VIDEO---The film is shown full frame (1.33:1), which is not the correct aspect ratio. From what I could gather the correct ratio should be 1.85:1 and you can tell that the sides are cut off here. I wouldn’t say too much is missing but since I haven’t seen the film before I really can’t tell how much. I mostly noticed that when characters are to the right or left of the screen the majority of the times only half their body is seen. The top and bottom looks perfectly fine from what I could tell. The actual transfer itself is a mixed bag of treats. The good news is that for the most part the B&W transfer is clean without any major dirt to be spotted. All the scenes inside the dark pawnshop look very natural with solid blacks. The only problem is that there are still some speckles, a few scratches and the opening sequence looks out of focus, although I’m not sure if it was actually shot this way. Overall I was happy with the transfer even though some more work could have helped.
AUDIO---The sound is Dolby Digital Surround and like the video this here is a mixed bag. The jazz score sounds incredible coming from the speakers but during the quiet moments there is hiss, crackles and pops all over the place. This here isn’t a problem that runs throughout the movie but it appeared that every ten minutes or so this problem would return. The dialogue is clear and easy to hear.

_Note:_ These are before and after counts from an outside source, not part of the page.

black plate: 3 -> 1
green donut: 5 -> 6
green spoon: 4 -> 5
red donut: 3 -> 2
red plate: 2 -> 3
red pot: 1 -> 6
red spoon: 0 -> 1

EXTRAS---No extras are included.
OVERALL---This is a wonderful film due to Steiger’s brilliant performance and it’s a real shame that the movie isn’t better known. Artisan really dropped the ball on this release since they didn’t bother with a widescreen transfer. I have no problem recommending the movie but the disc is another question. Perhaps you should just rent the disc to see the movie and wait to buy it when someone gives it the care it deserves.